Challenges, whether it’s a mini-challenge, or a 30 day challenge – any challenge begins and ends with commitment. A commitment to do something every single day, whether you want to or not. It’s not an easy thing to do.
Over the years, through many challenges and countless hours spent studying the psychology of habits, willpower, and behavior change, it has been proven that a few key items can help you maximize your chances of success and to staying committed:
Focus on one thing at a time. Too many decisions are mentally exhausting, and will leave you frustrated if you try to keep it all up. So if you’re taking on a health and fitness challenge, don’t try to learn how to play the piano at the same time. Focus on health and fitness and nothing else.
Plan it out and schedule it. Decide what challenge you are going to do (fitness class), decide where, when and for how long, and put it on the calendar. The more specific you can get about where, when, and how you will take action, the more likely you are to follow through.
Make a public announcement. Okay, well maybe not a press release, but a public commitment holds you accountable! So share your goal on Facebook, talk about it with friends, and participate in online communities.

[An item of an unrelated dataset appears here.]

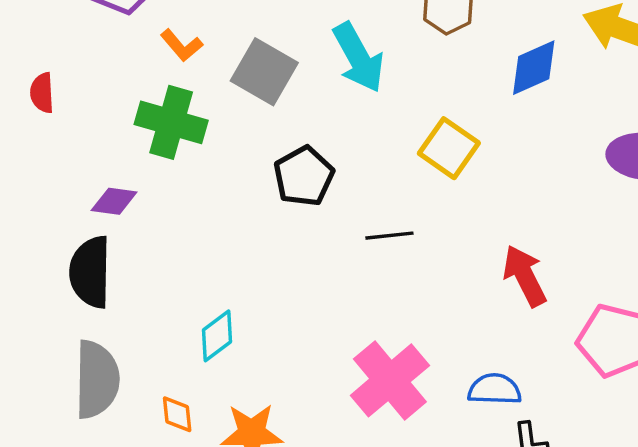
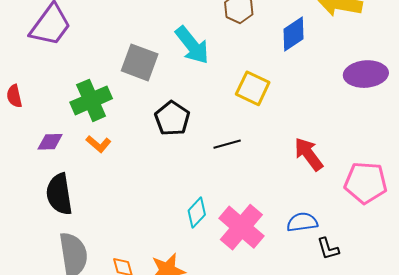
orange L-shape: (182, 45) -> (98, 144), moved
green cross: (171, 122) -> (91, 100), turned -30
purple diamond: (114, 201) -> (50, 142), moved
cyan diamond: (217, 336) -> (197, 213), moved

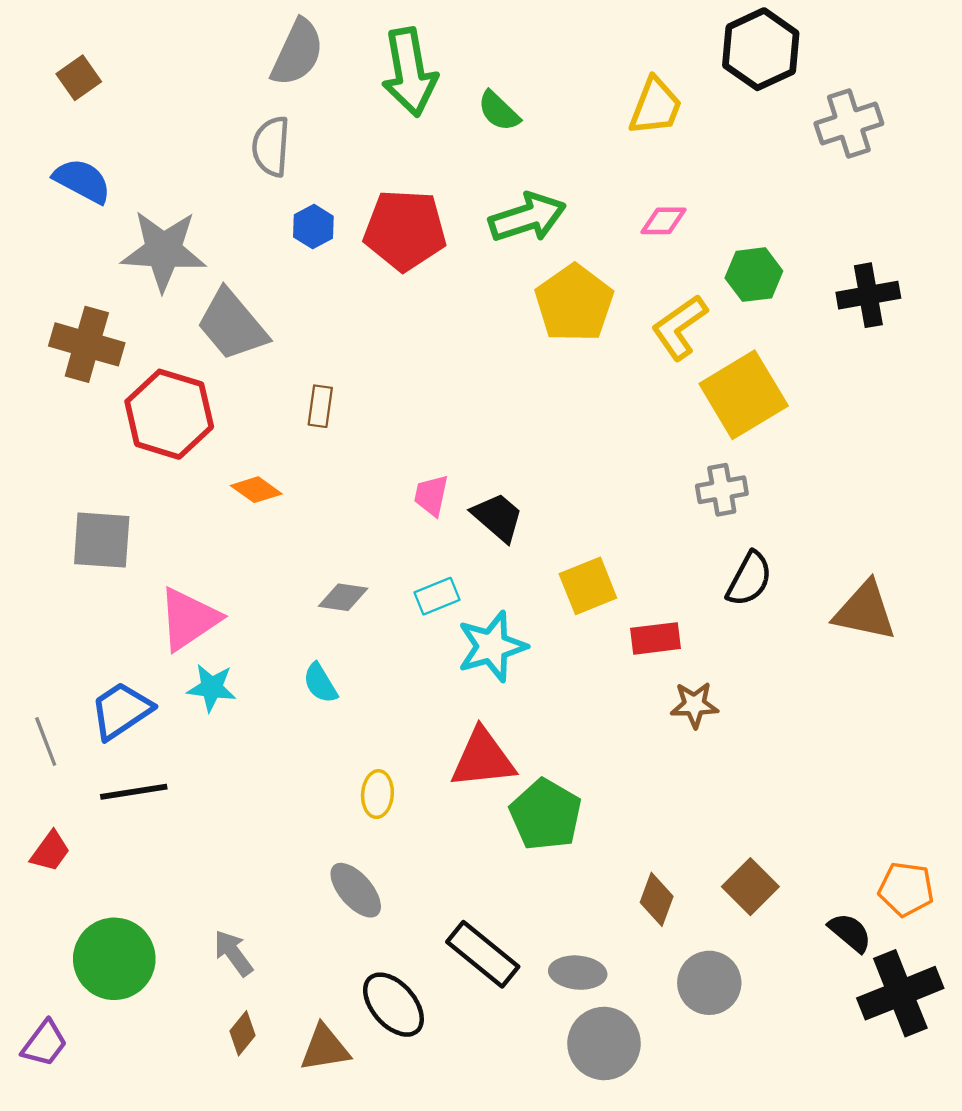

Reach out for help. This can come in the form of books, apps, and websites that can help in areas where your skills are lacking. Don’t be afraid to ask for help from people you trust and respect who can provide you with support and encouragement.
Tweak your habitat. Think ahead about how can you remove temptation and outsmart yourself so that bad decisions become harder to make? From putting your alarm clock on the other side of the room to laying out your workout clothes to throwing out your junk food, create an environment that makes it easy to stay committed to your challenge.
Make contingency plans. What will you do when you’re traveling, sick, going to a party, unmotivated, or having a bad day? Decide what kind of action you will take when you encounter the inevitable tough moments.
Make it visual.Photographs, inspirational quotes, your goal printed out in large letters, or a calendar with a checkbox next to every day that you’ve completed your challenge serve as constant and compelling reminders of what you’re working toward.
Track and measure your progress. Tracking your results will help you stay focused, motivated, and more aware of what’s working and what isn’t.
Don’t quit. If you mess up, don’t quite. Learn from the experience and keep moving forward.
Remove “I can’t/I don’t have” from your vocabulary. This might be the most important tip of all. So many people underestimate how much they can accomplish in a short amount of time. It’s our nature to focus on why we can’t and shouldn’t do hard things.
–I don’t have time
-I can’t write
None of these “I don’ts or I can’ts” should be part of your vocabulary. If you wait until you have all the tools and resources to do something, it will never happen.
In order for us to grow, evolve and change, we have to do hard things. We can’t avoid discomfort. Instead of telling yourself “I can’t because…,”say “I can if….” The “if” forces you to change your mindset and focus on better, more constructive questions.
I can write a book if I wake up 30 minutes earlier every morning.
I can learn the piano if I practice before I go to bed.
Change is hard, but not impossible if you put a plan in place. You must take the first step. So think about something you’ve wanted to change or try, give it a shot, and see what happens.
What’s your Challenge? Get started today!